McLeod signed with Orlando in February 2020 but was loaned out to Iceland’s Ungmennafelag Stjarnan during the pandemic.
He signed a new contract with the Pride in May 2022, starting every game last season except for a brief concussion-related absence. McLeod also underwent an arthroscopic procedure on his right knee in April.
McLeod was front and center in Canada’s memorable loss to the US in the London Olympics semifinals. With Canada leading 3-2 in the 76th minute, Norwegian referee Christina Pedersen controversially ruled that McLeod had violated the rarely enforced six second tackle rule.
Megan Rapinoe’s shot, after Tobin Heath had found the ball from another indirect free kick in the Canadian box, earned a penalty after the ball hit defender Marie-Eve Nault’s arm. The USA tied the game from the penalty spot and went on to win 4-3 after extra time.
McLeod was in goal as Canada beat France 1-0 in the bronze medal game.
He missed the 2016 Rio Olympics after undergoing his third anterior cruciate ligament surgery. Just then, a doctor told him it was time to stop playing.
McLeod, who also had right knee surgery in 2008 and 2010 as well as shoulder surgery, thinks differently.
He underwent surgery which saw a piece of his kneecap inserted into the hole in his tibia from a previous surgery and a small piece of his quadriceps used as his new anterior cruciate ligament. Extra ligaments, from cadavers, were also included.
Painful foot problems kept him out of the 2019 World Cup in France.

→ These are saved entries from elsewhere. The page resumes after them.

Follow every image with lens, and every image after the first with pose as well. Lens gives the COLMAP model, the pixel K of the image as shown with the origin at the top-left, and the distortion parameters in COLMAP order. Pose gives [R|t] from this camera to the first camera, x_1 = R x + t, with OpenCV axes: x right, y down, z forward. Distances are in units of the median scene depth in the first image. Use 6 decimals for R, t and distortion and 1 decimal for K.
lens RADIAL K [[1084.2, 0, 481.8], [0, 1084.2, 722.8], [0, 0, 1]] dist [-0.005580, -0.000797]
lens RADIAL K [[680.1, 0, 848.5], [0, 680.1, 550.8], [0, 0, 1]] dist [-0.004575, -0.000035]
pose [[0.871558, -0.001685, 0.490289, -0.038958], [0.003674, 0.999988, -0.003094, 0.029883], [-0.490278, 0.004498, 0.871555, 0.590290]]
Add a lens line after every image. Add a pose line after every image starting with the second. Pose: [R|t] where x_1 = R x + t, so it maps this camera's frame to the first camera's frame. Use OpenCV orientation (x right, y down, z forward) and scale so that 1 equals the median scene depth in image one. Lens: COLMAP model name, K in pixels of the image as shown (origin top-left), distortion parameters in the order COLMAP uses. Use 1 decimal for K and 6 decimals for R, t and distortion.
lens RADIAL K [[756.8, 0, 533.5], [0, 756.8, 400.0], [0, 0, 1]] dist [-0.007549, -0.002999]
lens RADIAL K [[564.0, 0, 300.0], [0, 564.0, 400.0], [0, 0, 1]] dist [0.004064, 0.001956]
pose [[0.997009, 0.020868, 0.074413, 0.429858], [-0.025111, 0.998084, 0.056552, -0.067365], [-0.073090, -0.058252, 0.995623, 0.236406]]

Although it was initially thought to be plantar fasciitis, a specialist eventually diagnosed tarsal tunnel syndrome in both feet — a condition in which swelling in the foot puts pressure on nerves.
In early 2019, McLeod announced he was joining international football stars such as Juan Mata, Giorgio Chiellini and Alex Morgan to join Common Goal, pledging one per cent of their salaries to a central fund which is distributed to football-based charities around the world. .
The organization said McLeod was the first Canadian to join.
That same year, he launched the Mindful Project, which he co-developed with Bethel University professor Rachel Lindvall. The goal is to help focus more on positive thoughts while bypassing negative ones.
Apart from football, McLeod is also an artist, musician and entrepreneur. In September, he designed a clothing line called “The Futures Collection” in partnership with Orlando Pride.
A portion of the proceeds goes to the Zebra Coalition, an Orlando-based nonprofit that helps LGBTQ youth deal with homelessness, bullying, and other challenges.
“Coffee enthusiast. Hipster-friendly social media fanatic. Certified zombie expert. Problem solver.”